Halbuki Kılıçdaroğlu ve diğer siyasetçiler de biliyor olmalı.
Ekonomisini düzeltmek, dünyayla, özellikle de mülteci meselesi yüzünden Merkel gibi güçlü bir liderin bile siyasetten tasfiye edildiği Avrupa ile iyi ilişkiler kurmak isteyen bir iktidar Kılıçdaroğlu’nun vaat ettiğini yapamaz.
Mültecileri topluca otobüsle doldurup güvensiz bir ülkeye göndermenin adı tehcir olur, tarihe de bir ayıp olarak geçer.
Ama mültecilerin Türkiye’deki güvencesi de artık ne hukuk devleti ne de halkın ensarlığı.
Mültecilerin tek güvencesi Erdoğan’ın kendi partisi ve tabanına rağmen sürdürdüğü İslami iyi niyeti ve tabii Avrupa’nin Türkiye’de olan bitenlere artık çok fazla ses çıkarmamasına neden olan meşhur Geri Kabul Anlaşması.
Erdoğan’ı her şeye rağmen desteklemeye devam eden İslamcıların son tutundukları dal da mülteci meselesindeki tavır.
Ümmetin maslahatı parantezine mültecileri koyup, dinen ve ahlaken Erdoğan’ı desteklemeyi meşrulaştırabiliyorlar.
Seçimlerde insanları iktidar için oy vermeye mültecileri göstererek davet ediyorlar.
Ama uzun süredir bu ahlaki üstünlüğü, ülkedeki neredeyse bütün alanlardaki haksızlıklar, adaletsizlikler ve kötü yönetimin üzerini kapatan bir şal gibi kullanıyorlar.
Çünkü Türkiye’de ümmetin sadece Suriyeli ve Afgan evlatları yaşamıyor.
Türkiye’de bir de ümmetin 80 milyon Türkiyeli evladı yaşıyor.
İslamcılar, tarikatlar ve cemaatler unutsa da bu 80 milyon insan da ümmet.

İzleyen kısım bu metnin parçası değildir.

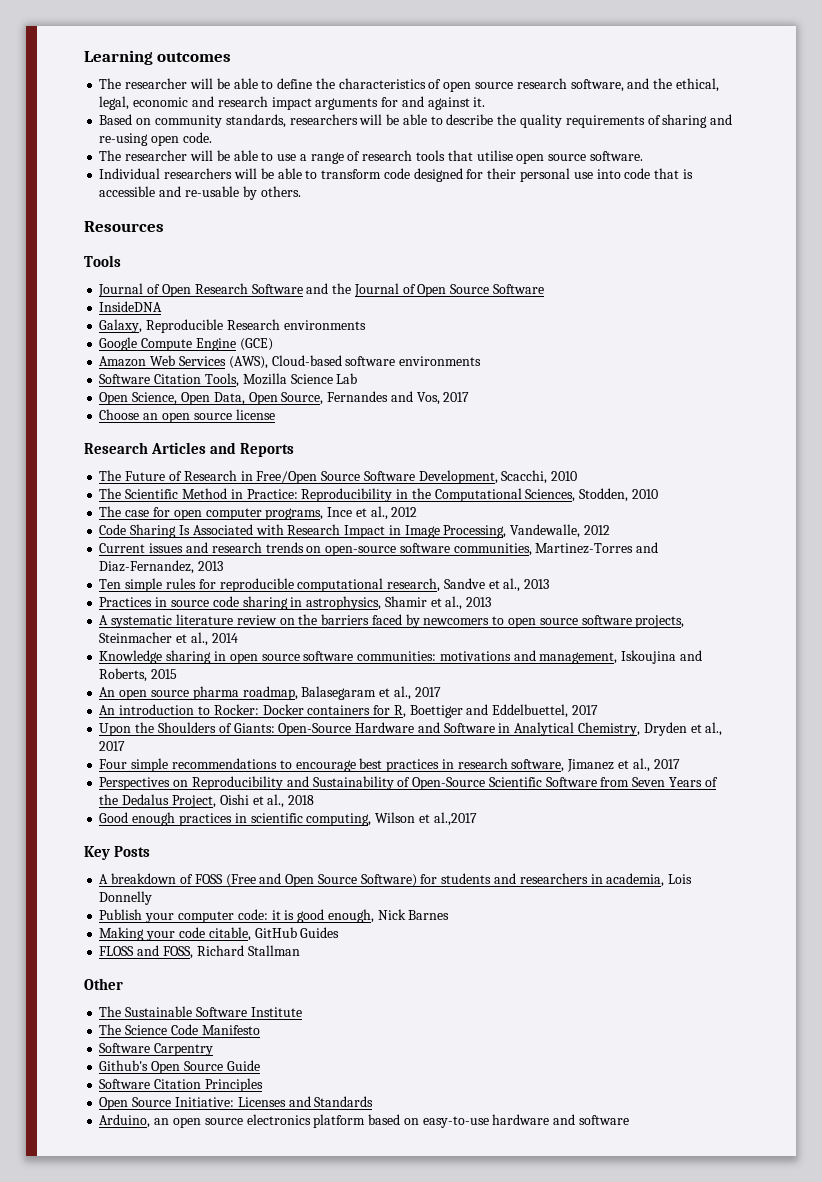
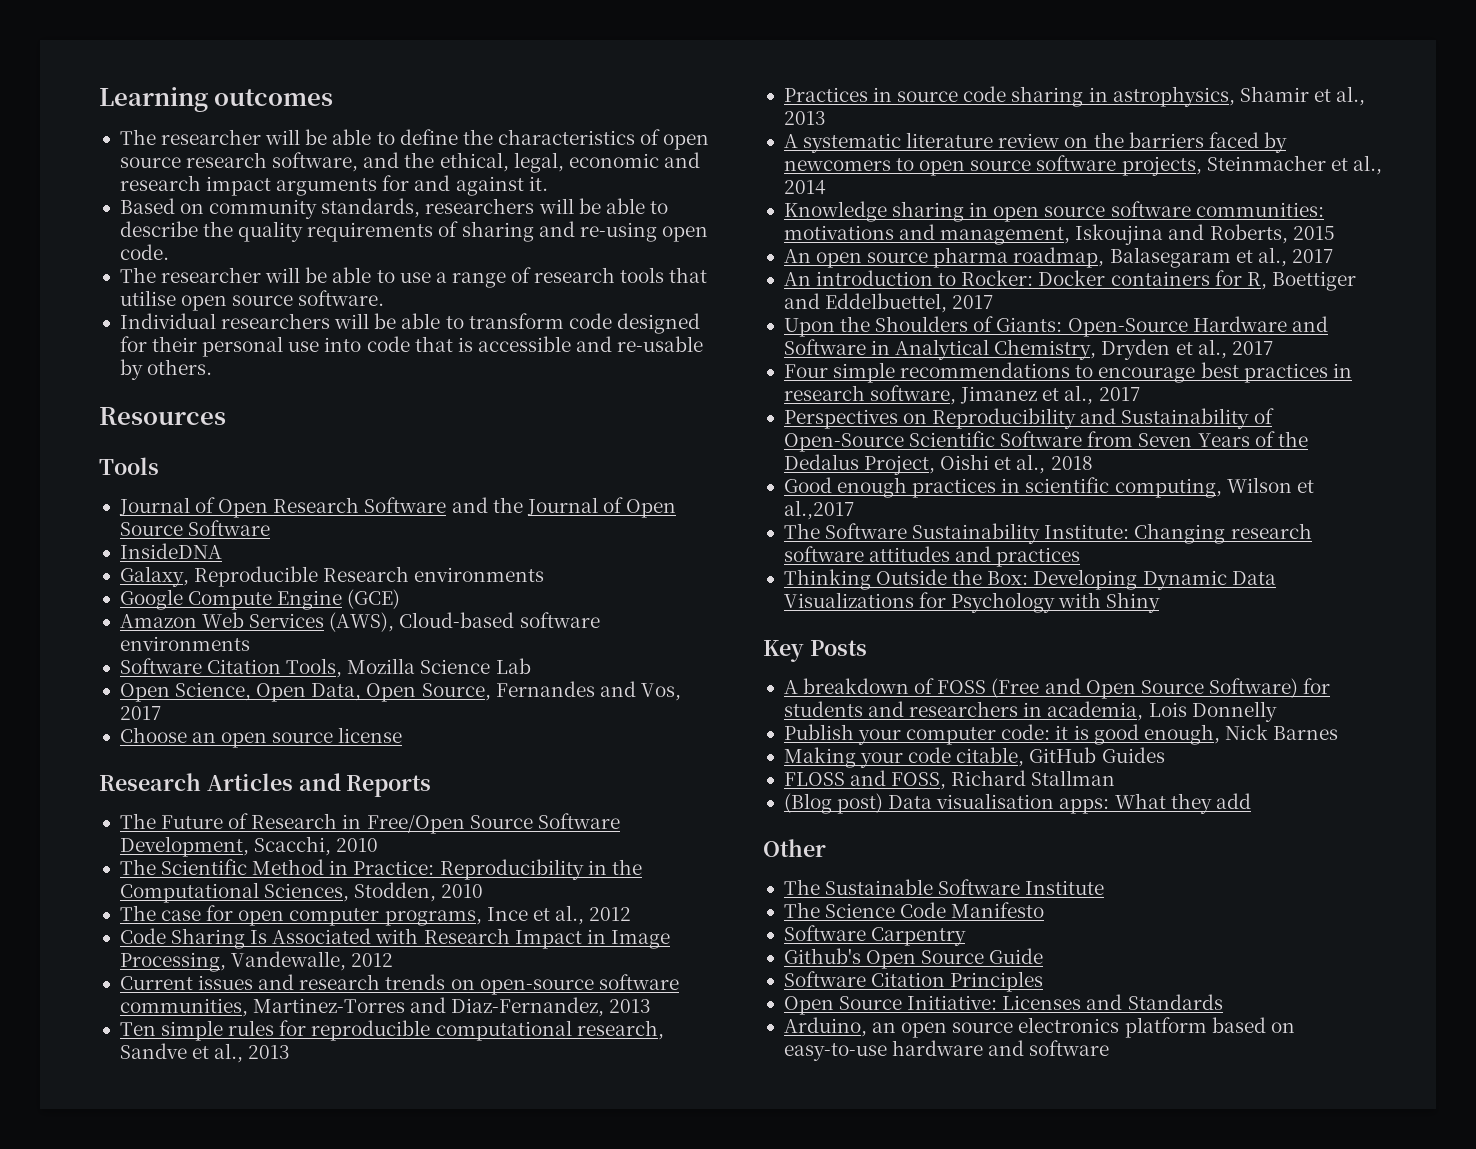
(477, 819) none -> [783,523,1312,544] [783,546,1081,567] [783,569,1276,590] [783,592,1161,613] // The Software Sustainability Institute: Changing research software attitudes and practices // Thinking Outside the Box: Developing Dynamic Data Visualizations for Psychology with Shiny
(300, 950) none -> [783,793,1251,814] // (Blog post) Data visualisation apps: What they add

Onların da maslahatları gözetilmek zorunda.
İki yıldır dünyanın en yüksek 5’inci gıda enflasyon oranıyla sofrasından kesen milyonlar da ümmetin evlatları.
Hapishanelerde, istinaf mahkemelerinde, Yargıtay’da hukukun kırıntısını bekleyen insanlar da ümmetin bir parçası.
Yoksulluk ve hukuksuzluklar yüzünden Ağrı’dan Meksika sınırına gidip ABD’ye kaçak girmeye çalışırken yakalanan, Meriç Nehri’nden geçerken boğulan, Bulgaristan’a kaçıp Almanya’ya sığınma planları yapan, Belarus sınırından Polonya’ya geçmek için sınırda bekleyen, TUS’a hazırlanmayıp, Almanca öğrenmeye çalışan, Türkiye’deki beyaz yakalı işlerini bırakıp Kanada’da basit işler yapan insanlar da bu ümmetin bir parçası.
Bu seçimlerin sonucu ne Gazze’yi, ne Kudüs’ü ne Saraybosna’yı etkileyecek ama Erzurum’u, Mersin’i, Ağrı’yı doğrudan etkileyecek.
Satın aldıkları vatandaşlıkla Dubai’de yaşayan ve cumhurbaşkanlığı seçiminde oy kullanan Kuveytli yeni TC vatandaşları, 75 yıllık demokrasisi olduğu için daha azıyla yetinmeyen Türkiye’deki muhalifleri eleştirmek için İngilizce makaleler yazan İslamcı Arap entelektüelleri de etkilemeyecek.
Ama bu ülkede yaşayan ve gidecek başka yeri olmayan, elinde tek güç oy hakkı kalan Türkiyeli Müslümanları etkileyecek.
Eğer ümmetin maslahatı gözetilecekse sadece Filistinlilerin, Suriyelilerin değil onların da maslahatı gözetilmeli.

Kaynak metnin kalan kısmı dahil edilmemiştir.